Defense Minister Grete Faremo told the Norwegian Parliament on Monday that if NATO continues its UN-backed military intervention in Libya beyond its initial three-month commitment period, Norway’s involvement would be “different and less comprehensive” than its current contribution.
Norway was quick to support the UN Security Council’s decision in March to try to protect Libyan civilians by providing air cover for forces opposing Libyan strongman Moammar Gadhafi. Norway sent six F-16 fighter jets and support personnel to join the assault, initially putting them under US command on March 23 until NATO took over the operation.
Since then, the Norwegian jets have been involved in numerous bombing raids, also reportedly in recent attacks on Gadhafi’s headquarters. Faremo confirmed on Monday that the Norwegian jets have participated in 315 attacks on Libyan targets and have dropped 289 bombs.

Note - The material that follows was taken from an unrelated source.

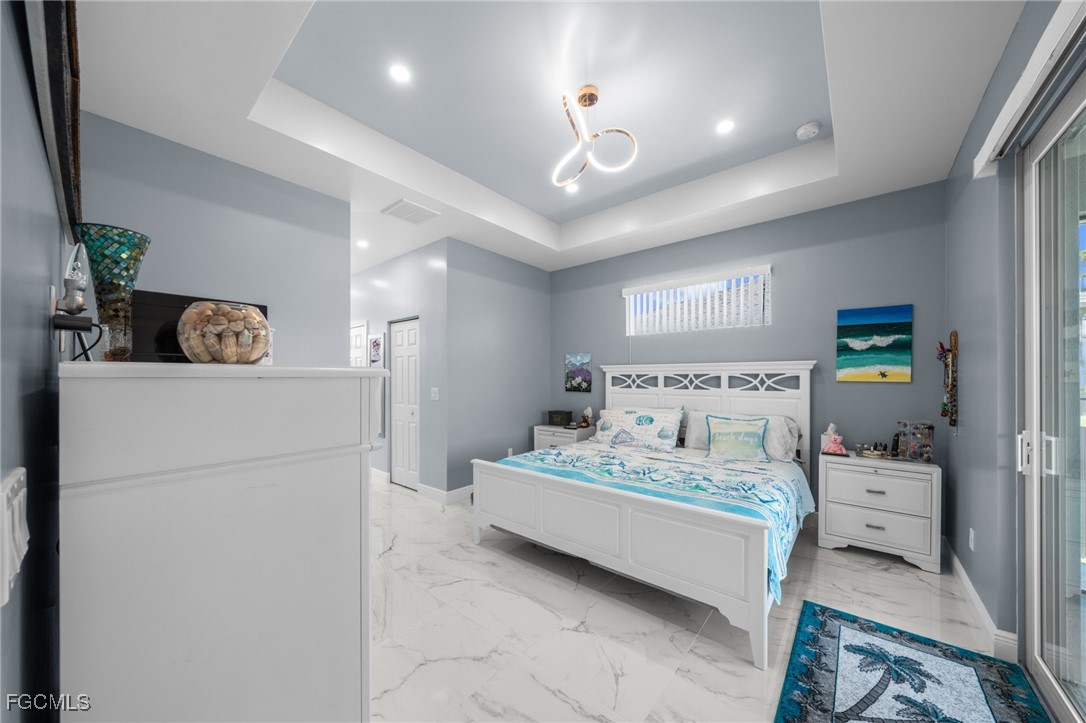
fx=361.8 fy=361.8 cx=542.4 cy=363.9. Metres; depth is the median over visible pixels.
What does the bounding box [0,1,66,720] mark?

The three-month NATO operation is due to expire on June 24, though, and now Faremo seems keen to scale it down if not pull out Norway’s jets entirely. “There is no military solution to the situation in Libya,” she said. “It must be solved politically.”
She said she expects that NATO’s operation will eventually enter a new phase where the need for fighter jets in air-to-ground attacks will be lower than it is today. “The government will get back to the Parliament with further plans for the Norwegian contribution well before the expiration of the three-month period,” she said.
Faremo, who hails from the Labour Party, claimed there was “good and close dialogue” between Norwegian authorities and NATO officials but she admitted to Norwegian Broadcasting (NRK) that she hadn’t given any clear signals to NATO of the intended reduction.
Norway’s political parties, both those in the government coalition and in opposition, have generally supported the military contribution to the Libyan operation, but some critical members of the Socialist Left party (SV) have expressed new reservations, as recently as this past weekend. Asked whether the intention to reduce or even withdraw Norway’s fighter jets was an attempt to appease her government partner SV, Faremo stressed that the coalition parties still support the overall operation but that it was costly and likely to take on a new form anyway.
She added that Norway had all reason to be proud of its performance in the Libyan operation. Costs are estimated to have amounted to NOK 261 million (about USD 50 million) so far.